▸ Exercise instructions
Please set down exactly the lines of the listing below from the line containing "Figure 5. Schematic" through the line containing "Fig 1. Raw and", both lines included, leaving out all other lines.

▸ Input data
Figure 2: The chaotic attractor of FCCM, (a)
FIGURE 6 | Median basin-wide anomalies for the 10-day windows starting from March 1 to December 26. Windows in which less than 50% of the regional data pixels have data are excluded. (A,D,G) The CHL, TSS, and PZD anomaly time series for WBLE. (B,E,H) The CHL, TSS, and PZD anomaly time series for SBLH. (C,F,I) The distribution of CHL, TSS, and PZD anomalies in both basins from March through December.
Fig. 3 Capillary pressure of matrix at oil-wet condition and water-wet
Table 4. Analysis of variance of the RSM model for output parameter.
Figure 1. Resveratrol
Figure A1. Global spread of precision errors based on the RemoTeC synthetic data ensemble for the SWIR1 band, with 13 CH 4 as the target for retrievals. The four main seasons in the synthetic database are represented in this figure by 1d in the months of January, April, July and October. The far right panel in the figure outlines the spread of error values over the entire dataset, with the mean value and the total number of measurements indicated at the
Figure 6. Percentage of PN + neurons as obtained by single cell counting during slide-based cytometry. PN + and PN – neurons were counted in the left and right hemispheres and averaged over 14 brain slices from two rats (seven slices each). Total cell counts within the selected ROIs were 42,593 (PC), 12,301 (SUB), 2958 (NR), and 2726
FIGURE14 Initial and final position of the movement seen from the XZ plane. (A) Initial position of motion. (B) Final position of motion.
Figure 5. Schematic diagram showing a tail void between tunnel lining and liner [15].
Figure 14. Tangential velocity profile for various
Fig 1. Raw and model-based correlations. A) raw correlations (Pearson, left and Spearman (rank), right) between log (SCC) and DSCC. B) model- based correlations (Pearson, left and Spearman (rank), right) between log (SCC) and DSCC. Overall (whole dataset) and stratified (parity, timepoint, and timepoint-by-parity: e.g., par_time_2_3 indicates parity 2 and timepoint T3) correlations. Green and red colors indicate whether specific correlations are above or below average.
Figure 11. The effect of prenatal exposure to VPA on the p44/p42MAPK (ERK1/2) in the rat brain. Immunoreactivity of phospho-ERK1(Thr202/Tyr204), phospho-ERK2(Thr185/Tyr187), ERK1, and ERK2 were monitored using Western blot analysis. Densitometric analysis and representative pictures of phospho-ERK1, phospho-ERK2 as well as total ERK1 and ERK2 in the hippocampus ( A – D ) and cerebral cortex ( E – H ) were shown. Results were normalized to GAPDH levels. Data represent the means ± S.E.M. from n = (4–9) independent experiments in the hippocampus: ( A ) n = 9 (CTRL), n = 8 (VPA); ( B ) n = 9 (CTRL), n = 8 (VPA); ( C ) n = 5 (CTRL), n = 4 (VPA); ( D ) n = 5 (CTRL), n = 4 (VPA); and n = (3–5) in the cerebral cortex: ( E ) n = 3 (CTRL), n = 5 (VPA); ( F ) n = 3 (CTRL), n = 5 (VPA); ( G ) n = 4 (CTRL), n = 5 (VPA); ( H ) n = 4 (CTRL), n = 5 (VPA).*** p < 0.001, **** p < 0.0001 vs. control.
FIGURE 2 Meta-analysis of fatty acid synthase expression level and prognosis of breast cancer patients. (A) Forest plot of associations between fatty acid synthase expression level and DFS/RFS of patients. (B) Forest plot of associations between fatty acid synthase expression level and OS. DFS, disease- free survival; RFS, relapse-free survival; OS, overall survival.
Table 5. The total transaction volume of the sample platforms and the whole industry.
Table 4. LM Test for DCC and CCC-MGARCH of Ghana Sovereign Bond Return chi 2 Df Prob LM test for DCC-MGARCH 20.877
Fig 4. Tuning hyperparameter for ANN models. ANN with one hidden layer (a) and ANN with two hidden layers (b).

▸ Answer box
Figure 5. Schematic diagram showing a tail void between tunnel lining and liner [15].
Figure 14. Tangential velocity profile for various
Fig 1. Raw and model-based correlations. A) raw correlations (Pearson, left and Spearman (rank), right) between log (SCC) and DSCC. B) model- based correlations (Pearson, left and Spearman (rank), right) between log (SCC) and DSCC. Overall (whole dataset) and stratified (parity, timepoint, and timepoint-by-parity: e.g., par_time_2_3 indicates parity 2 and timepoint T3) correlations. Green and red colors indicate whether specific correlations are above or below average.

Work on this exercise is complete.